TASKS TO CARRY OUT:
• 1. In the FINCA Ventures profile, why is FINCA Ventures described as new?
• 2. Quote the FINCA Ventures profile word for word, starting at "FINCA Ventures, comparatively, is" and ending at "all three verticals.".

EXCERPT:

*****

Voices from the Finance and Investment Network: FINCA Ventures
Seeded by FINCA International, FINCA Ventures is an early-stage impact investment fund with $3 million in assets under management. Through a catalytic contribution from USAID INVEST, the Fund seeks to raise significant external capital to focus on three pillars of investment — global health, agriculture, and water, sanitation, and hygiene (WASH). Managing Director of FINCA Ventures, Omer Imtiazuddin, discusses working in partnership with USAID and the challenges and opportunities associated with investing for impact.
By Carolanne Chanik, USAID INVEST Communications Advisor
FINCA Ventures is an impact investing initiative seeded by FINCA International. Built on more than 35 years of experience, FINCA International has created a global microfinance network that provides financial access to social enterprises that spark labor productivity among households and micro-, small- and medium-sized enterprises. FINCA International owns 20 microfinance institutions, which serve over two and a half million customers globally and has an asset base of $800 million.
FINCA Ventures, comparatively, is new — just now in its third year of implementation. The early-stage impact investing fund provides patient capital to innovative, high-impact social enterprises. The Fund is led by Managing Director Omer Imtiazuddin, who offers 20 years of experience in both commercial finance and impact investing. “Our team actively partners with entrepreneurs who create solutions that meaningfully grow incomes and provide resilience for families and small businesses,” says Imtiazuddin.
Just over a year ago, FINCA Ventures was following a “generalist” investment strategy, working with companies across sectors. Recently, however, the Fund has shifted gears. “We are now concentrating on three verticals — global health, agriculture and WASH — each with a lens towards financial inclusion,” explains Imtiazuddin. FINCA Ventures will make investments along all three verticals.

*****

(Keypoint correspondence data)
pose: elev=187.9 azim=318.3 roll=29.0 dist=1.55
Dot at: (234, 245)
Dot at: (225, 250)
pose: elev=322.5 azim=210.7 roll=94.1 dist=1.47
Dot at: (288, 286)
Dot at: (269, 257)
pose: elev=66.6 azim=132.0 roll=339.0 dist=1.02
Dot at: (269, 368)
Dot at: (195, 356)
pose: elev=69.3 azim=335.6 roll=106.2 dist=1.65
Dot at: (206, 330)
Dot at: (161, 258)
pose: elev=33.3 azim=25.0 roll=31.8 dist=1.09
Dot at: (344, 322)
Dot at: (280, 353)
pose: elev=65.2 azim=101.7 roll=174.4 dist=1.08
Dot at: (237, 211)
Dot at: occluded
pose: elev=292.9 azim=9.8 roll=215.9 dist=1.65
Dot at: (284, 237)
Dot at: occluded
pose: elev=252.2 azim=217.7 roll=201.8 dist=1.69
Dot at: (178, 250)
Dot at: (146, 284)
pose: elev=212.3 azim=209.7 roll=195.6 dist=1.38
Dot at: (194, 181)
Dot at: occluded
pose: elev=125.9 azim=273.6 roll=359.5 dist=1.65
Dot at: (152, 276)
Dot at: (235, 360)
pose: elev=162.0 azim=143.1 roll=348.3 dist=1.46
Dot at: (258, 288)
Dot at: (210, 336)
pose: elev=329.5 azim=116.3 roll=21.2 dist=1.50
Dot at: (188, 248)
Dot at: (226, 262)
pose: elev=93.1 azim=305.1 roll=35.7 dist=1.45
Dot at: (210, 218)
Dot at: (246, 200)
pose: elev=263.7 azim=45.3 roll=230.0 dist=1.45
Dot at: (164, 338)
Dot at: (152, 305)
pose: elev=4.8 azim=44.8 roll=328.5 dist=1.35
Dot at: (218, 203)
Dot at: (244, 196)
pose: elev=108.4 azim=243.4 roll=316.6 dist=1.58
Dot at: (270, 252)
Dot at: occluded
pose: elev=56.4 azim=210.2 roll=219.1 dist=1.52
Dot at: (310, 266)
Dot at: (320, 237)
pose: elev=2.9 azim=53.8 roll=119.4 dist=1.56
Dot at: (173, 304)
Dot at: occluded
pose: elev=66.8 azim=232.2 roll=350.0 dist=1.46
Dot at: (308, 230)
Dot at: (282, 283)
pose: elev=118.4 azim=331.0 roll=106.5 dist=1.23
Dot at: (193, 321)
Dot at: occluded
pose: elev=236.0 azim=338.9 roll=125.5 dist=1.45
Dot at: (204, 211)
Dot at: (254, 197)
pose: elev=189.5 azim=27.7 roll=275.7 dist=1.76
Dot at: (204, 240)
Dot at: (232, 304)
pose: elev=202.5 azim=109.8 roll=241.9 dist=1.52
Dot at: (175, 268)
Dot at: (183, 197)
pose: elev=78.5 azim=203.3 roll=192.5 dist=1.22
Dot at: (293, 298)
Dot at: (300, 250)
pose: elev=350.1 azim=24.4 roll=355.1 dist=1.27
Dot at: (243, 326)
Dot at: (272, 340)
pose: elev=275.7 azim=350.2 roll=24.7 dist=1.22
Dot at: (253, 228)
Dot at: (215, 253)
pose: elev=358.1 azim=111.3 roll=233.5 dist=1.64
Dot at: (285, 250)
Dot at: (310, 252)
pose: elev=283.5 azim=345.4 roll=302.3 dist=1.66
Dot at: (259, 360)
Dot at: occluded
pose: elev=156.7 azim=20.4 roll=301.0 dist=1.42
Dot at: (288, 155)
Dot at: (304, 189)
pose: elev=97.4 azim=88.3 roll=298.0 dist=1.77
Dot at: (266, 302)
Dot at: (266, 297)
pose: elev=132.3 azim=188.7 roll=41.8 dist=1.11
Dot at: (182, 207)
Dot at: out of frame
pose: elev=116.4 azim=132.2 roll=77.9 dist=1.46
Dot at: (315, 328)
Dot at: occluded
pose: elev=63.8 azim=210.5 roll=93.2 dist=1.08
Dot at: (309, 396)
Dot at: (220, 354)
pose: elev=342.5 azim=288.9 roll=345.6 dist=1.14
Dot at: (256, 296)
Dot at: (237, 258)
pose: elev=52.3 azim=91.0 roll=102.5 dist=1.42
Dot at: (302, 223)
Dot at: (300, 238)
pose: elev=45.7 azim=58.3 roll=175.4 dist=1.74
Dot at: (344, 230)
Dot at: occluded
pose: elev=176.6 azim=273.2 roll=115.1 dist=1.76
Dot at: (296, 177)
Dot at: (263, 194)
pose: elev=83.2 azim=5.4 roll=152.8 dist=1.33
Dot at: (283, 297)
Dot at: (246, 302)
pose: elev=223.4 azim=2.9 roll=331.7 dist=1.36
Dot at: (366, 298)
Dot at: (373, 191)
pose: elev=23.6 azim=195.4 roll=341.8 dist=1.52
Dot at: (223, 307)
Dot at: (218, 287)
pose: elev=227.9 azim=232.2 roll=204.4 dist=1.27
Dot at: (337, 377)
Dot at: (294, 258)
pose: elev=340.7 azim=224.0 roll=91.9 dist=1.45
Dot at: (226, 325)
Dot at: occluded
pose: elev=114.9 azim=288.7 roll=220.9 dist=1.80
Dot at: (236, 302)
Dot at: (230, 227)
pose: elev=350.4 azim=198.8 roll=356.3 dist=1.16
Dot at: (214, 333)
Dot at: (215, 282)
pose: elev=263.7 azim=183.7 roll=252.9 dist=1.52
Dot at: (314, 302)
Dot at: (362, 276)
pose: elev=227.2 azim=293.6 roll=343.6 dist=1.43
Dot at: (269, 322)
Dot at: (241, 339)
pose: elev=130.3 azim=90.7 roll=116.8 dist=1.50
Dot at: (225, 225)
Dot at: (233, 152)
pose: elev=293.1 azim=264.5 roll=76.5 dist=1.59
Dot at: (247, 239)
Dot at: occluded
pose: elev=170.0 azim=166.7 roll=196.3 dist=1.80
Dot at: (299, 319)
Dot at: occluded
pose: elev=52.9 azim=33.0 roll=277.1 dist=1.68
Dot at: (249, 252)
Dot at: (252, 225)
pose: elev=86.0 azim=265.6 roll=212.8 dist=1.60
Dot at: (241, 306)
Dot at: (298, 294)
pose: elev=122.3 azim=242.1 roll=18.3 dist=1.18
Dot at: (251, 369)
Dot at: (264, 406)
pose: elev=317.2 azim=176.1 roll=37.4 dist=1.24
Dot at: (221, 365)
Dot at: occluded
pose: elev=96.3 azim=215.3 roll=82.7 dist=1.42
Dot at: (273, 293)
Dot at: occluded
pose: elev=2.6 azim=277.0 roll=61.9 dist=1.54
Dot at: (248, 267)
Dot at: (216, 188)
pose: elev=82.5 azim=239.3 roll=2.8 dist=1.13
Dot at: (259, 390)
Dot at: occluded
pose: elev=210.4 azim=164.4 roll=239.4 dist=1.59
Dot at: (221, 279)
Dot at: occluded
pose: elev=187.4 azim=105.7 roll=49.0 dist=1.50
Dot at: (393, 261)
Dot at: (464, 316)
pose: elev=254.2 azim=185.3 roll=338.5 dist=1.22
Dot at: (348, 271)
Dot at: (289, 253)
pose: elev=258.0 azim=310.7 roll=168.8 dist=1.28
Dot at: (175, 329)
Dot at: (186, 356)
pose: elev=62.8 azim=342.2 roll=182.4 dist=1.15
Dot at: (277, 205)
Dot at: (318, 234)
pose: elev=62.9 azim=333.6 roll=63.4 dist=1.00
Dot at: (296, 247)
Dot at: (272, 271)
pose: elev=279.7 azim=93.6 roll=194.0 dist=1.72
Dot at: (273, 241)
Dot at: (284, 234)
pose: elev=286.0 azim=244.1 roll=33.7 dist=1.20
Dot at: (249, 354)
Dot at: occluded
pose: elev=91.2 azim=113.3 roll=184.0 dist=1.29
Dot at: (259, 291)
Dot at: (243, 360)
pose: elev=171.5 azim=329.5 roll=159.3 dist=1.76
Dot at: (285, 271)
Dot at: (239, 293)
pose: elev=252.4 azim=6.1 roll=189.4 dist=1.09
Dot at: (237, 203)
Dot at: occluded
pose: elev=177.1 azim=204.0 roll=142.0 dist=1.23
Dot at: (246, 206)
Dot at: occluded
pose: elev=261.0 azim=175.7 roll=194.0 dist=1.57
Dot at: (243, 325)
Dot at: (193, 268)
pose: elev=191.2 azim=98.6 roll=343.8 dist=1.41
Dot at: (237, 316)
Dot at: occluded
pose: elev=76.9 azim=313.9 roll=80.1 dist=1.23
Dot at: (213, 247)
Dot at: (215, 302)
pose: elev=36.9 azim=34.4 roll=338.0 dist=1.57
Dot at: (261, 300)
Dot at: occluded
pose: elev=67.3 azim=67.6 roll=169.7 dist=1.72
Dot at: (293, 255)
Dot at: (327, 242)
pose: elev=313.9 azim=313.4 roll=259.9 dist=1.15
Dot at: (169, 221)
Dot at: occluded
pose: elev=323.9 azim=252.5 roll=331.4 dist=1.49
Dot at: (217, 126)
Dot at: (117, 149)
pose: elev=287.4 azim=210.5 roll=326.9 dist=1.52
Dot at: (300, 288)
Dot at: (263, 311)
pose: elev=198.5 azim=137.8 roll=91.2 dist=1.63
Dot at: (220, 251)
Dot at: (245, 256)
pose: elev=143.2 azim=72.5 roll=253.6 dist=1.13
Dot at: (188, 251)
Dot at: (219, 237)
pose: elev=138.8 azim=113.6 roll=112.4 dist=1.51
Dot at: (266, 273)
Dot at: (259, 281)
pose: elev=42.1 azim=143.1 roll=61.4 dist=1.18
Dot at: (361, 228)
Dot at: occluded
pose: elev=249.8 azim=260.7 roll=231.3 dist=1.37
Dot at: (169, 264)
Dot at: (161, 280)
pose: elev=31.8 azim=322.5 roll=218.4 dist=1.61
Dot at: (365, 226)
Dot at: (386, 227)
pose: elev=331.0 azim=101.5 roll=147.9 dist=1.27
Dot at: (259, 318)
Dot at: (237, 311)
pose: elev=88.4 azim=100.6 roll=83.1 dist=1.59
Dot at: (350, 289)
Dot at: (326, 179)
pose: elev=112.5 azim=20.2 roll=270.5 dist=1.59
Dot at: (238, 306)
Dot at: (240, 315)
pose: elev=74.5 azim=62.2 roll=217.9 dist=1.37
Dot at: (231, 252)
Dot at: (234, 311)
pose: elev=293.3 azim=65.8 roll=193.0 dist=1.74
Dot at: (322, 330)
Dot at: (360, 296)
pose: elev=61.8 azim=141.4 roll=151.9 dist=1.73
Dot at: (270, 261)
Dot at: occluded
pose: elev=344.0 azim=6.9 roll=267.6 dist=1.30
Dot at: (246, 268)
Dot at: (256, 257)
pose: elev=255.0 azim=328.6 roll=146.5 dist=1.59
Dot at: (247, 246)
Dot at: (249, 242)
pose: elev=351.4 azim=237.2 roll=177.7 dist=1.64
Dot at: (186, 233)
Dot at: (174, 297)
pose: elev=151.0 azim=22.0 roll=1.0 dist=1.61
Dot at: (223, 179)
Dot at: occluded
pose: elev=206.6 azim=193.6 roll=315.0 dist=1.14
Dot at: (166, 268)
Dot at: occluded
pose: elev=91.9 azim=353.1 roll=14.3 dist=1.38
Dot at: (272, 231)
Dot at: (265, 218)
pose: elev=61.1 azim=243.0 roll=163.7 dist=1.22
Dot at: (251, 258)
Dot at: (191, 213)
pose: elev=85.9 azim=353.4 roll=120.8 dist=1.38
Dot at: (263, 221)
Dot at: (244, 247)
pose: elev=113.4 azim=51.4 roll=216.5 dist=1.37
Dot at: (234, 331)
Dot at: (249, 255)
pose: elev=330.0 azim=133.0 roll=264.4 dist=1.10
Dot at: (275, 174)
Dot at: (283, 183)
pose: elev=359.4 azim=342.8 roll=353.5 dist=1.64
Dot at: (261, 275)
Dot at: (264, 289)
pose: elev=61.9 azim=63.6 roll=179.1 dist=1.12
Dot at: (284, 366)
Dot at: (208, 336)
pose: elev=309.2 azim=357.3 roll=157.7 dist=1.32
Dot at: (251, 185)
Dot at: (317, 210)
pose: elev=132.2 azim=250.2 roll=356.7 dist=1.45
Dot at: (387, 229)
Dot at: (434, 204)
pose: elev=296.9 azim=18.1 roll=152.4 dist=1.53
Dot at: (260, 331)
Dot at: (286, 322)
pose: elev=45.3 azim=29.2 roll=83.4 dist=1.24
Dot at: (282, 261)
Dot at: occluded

*****

PROBLEM SOLUTIONS:
• 1. It is only in its third year of implementation. That is a short time next to FINCA International, the organization that seeded it, which is built on more than 35 years of experience.

• 2.
FINCA Ventures, comparatively, is new — just now in its third year of implementation. The early-stage impact investing fund provides patient capital to innovative, high-impact social enterprises. The Fund is led by Managing Director Omer Imtiazuddin, who offers 20 years of experience in both commercial finance and impact investing. “Our team actively partners with entrepreneurs who create solutions that meaningfully grow incomes and provide resilience for families and small businesses,” says Imtiazuddin.
Just over a year ago, FINCA Ventures was following a “generalist” investment strategy, working with companies across sectors. Recently, however, the Fund has shifted gears. “We are now concentrating on three verticals — global health, agriculture and WASH — each with a lens towards financial inclusion,” explains Imtiazuddin. FINCA Ventures will make investments along all three verticals.